> [Aim of the task] Skip every picture while you write out the records below, from the first line through the one that contains "maliyetlerini beklenmedik şekilde", both ends kept.

:: Data to examine

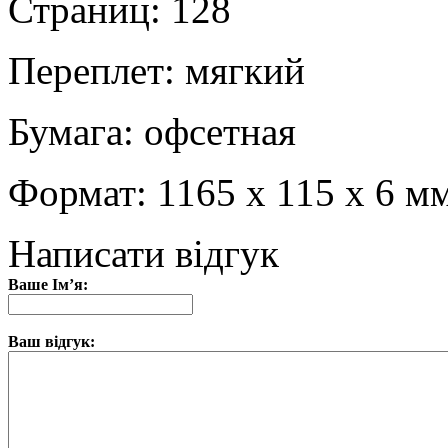
Страниц: 128
Переплет: мягкий
Бумага: офсетная
Формат: 1165 х 115 х 6 м
Написати відгук
Ваше Ім’я:
Ваш відгук:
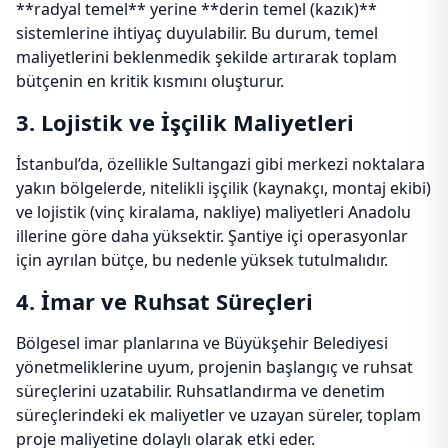
**radyal temel** yerine **derin temel (kazık)**
sistemlerine ihtiyaç duyulabilir. Bu durum, temel
maliyetlerini beklenmedik şekilde artırarak toplam
bütçenin en kritik kısmını oluşturur.
3. Lojistik ve İşçilik Maliyetleri
İstanbul’da, özellikle Sultangazi gibi merkezi noktalara
yakın bölgelerde, nitelikli işçilik (kaynakçı, montaj ekibi)
ve lojistik (vinç kiralama, nakliye) maliyetleri Anadolu
illerine göre daha yüksektir. Şantiye içi operasyonlar
için ayrılan bütçe, bu nedenle yüksek tutulmalıdır.
4. İmar ve Ruhsat Süreçleri
Bölgesel imar planlarına ve Büyükşehir Belediyesi
yönetmeliklerine uyum, projenin başlangıç ve ruhsat
süreçlerini uzatabilir. Ruhsatlandırma ve denetim
süreçlerindeki ek maliyetler ve uzayan süreler, toplam
proje maliyetine dolaylı olarak etki eder.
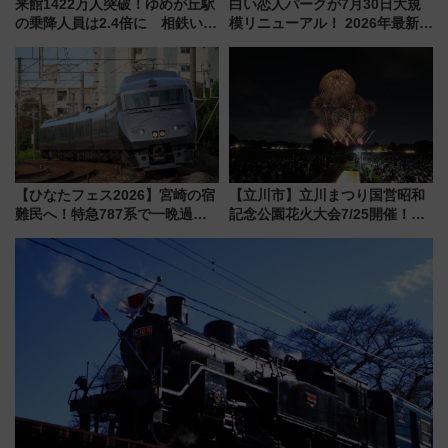
来館1422万人突破！ゆめが丘駅
白い恋人パークが7月30日大規
の乗降人員は2.4倍に 相鉄いず
模リニューアル！ 2026年最新の
み野線「ゆめが丘ソラトス」2周
新エリア・工場見学の見どころ
年祭にそうにゃん＆DB.スター
と料金・アクセスを徹底解説
マンが登場
（札幌市）
【ひなたフェス2026】宮崎の宿
【立川市】立川まつり国営昭和
難民へ！特急787系で一晩過ご
記念公園花火大会7/25開催！
せる夜間滞在型イベント「スワ
5000発の花火が夜を彩る 今年は
ローおひさま」が救世主に？
混雑に要注意、その理由は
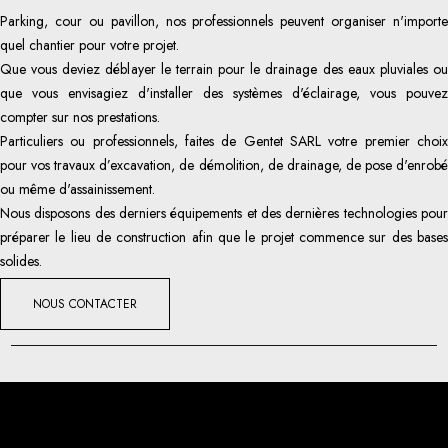
Parking, cour ou pavillon, nos professionnels peuvent organiser n'importe
quel chantier pour votre projet.
Que vous deviez déblayer le terrain pour le drainage des eaux pluviales ou
que vous envisagiez d'installer des systèmes d'éclairage, vous pouvez
compter sur nos prestations.
Particuliers ou professionnels, faites de Gentet SARL votre premier choix
pour vos travaux d’excavation, de démolition, de drainage, de pose d'enrobé
ou même d'assainissement.
Nous disposons des derniers équipements et des dernières technologies pour
préparer le lieu de construction afin que le projet commence sur des bases
solides.
NOUS CONTACTER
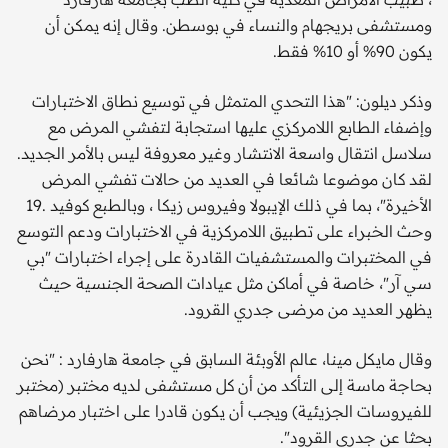
ومستشفى بريجهام والنساء في بوسطن. وقال إنه يمكن أن
يكون 90% أو 10% فقط.
وذكر ديلون: "هذا التحدي المتمثل في توسيع نطاق الاختبارات
وإضفاء الطابع اللامركزي عليها استجابة لتفشي المرض مع
سلاسل انتقال واسعة الانتشار وغير معروفة ليس بالأمر الجديد.
لقد كان موضوعا شائعا في العديد من حالات تفشي المرض
الأخيرة"، بما في ذلك الإيبولا وفيروس زيكا ، وبالطبع كوفيد .19
وحث الخبراء على تطبيق اللامركزية في الاختبارات ودعم التوسع
في المختبرات والمستشفيات القادرة على إجراء اختبارات "بي
سي آر"، خاصة في أماكن مثل عيادات الصحة الجنسية حيث
يظهر العديد من مرضى جدري القرود.
وقال مايكل مينا، عالم الأوبئة السابق في جامعة هارفارد : "نحن
بحاجة ماسة إلى التأكد من أن كل مستشفى لديه مختبر (مختبر
للفيروسات الجزيئية) ويجب أن يكون قادرا على اختبار مرضاهم
بحثا عن جدري القرود".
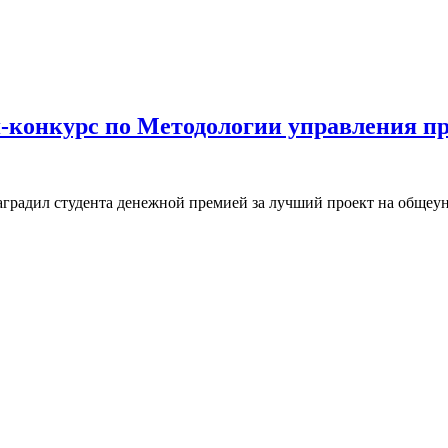
конкурс по Методологии управления пр
аградил студента денежной премией за лучший проект на обще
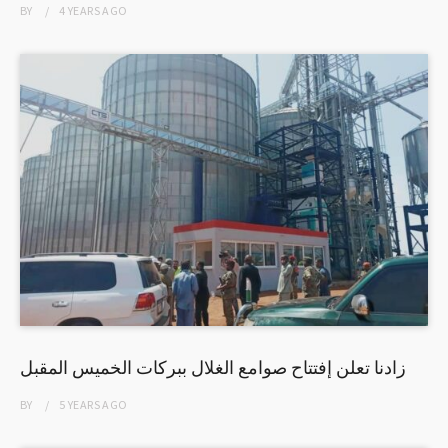
BY
4 YEARS
AGO
زادنا تعلن إفتتاح صوامع الغلال ببركات الخميس المقبل
BY
5 YEARS
AGO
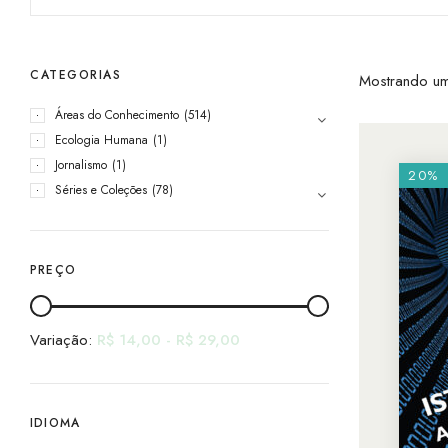
CATEGORIAS
Mostrando um
Áreas do Conhecimento
(514)
Ecologia Humana
(1)
Jornalismo
(1)
20%
Séries e Coleções
(78)
PREÇO
Variação:
R$
14,00
-
R$
29,00
IDIOMA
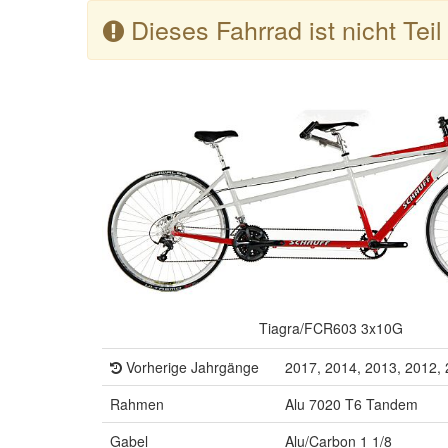
Dieses Fahrrad ist nicht Tei
Tiagra/FCR603 3x10G
Vorherige Jahrgänge
2017, 2014, 2013, 2012,
Rahmen
Alu 7020 T6 Tandem
Gabel
Alu/Carbon 1 1/8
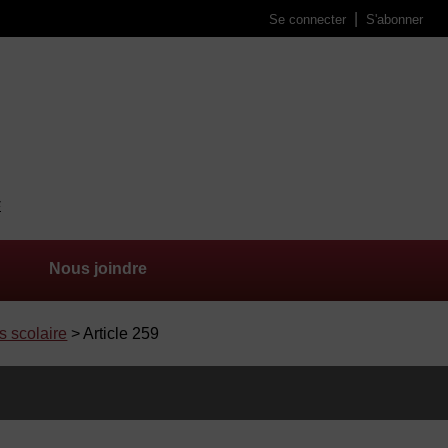
Se connecter
S'abonner
Nous joindre
s scolaire
> Article 259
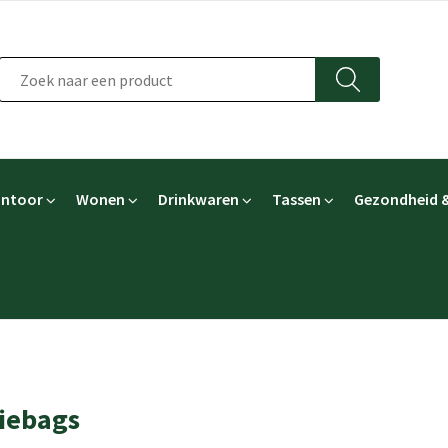
ntoor
Wonen
Drinkwaren
Tassen
Gezondheid &
iebags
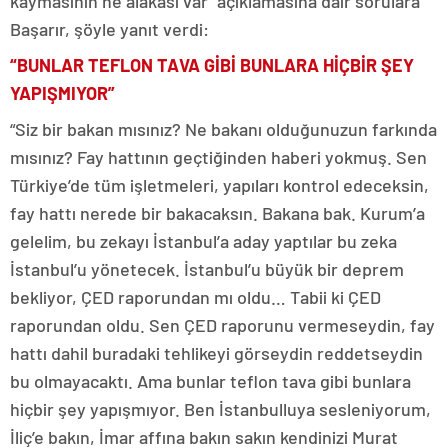
kaymasının ne alakası var” açıklamasına dair sorulara
Başarır, şöyle yanıt verdi:
“BUNLAR TEFLON TAVA GİBİ BUNLARA HİÇBİR ŞEY
YAPIŞMIYOR”
“Siz bir bakan mısınız? Ne bakanı olduğunuzun farkında
mısınız? Fay hattının geçtiğinden haberi yokmuş. Sen
Türkiye’de tüm işletmeleri, yapıları kontrol edeceksin,
fay hattı nerede bir bakacaksın. Bakana bak. Kurum’a
gelelim, bu zekayı İstanbul’a aday yaptılar bu zeka
İstanbul’u yönetecek. İstanbul’u büyük bir deprem
bekliyor, ÇED raporundan mı oldu… Tabii ki ÇED
raporundan oldu. Sen ÇED raporunu vermeseydin, fay
hattı dahil buradaki tehlikeyi görseydin reddetseydin
bu olmayacaktı. Ama bunlar teflon tava gibi bunlara
hiçbir şey yapışmıyor. Ben İstanbulluya sesleniyorum,
İliç’e bakın, İmar affına bakın sakın kendinizi Murat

::::

> [Output below]
Страниц: 128
Переплет: мягкий
Бумага: офсетная
Формат: 1165 х 115 х 6 м
Написати відгук
Ваше Ім’я:
Ваш відгук:
**radyal temel** yerine **derin temel (kazık)**
sistemlerine ihtiyaç duyulabilir. Bu durum, temel
maliyetlerini beklenmedik şekilde artırarak toplam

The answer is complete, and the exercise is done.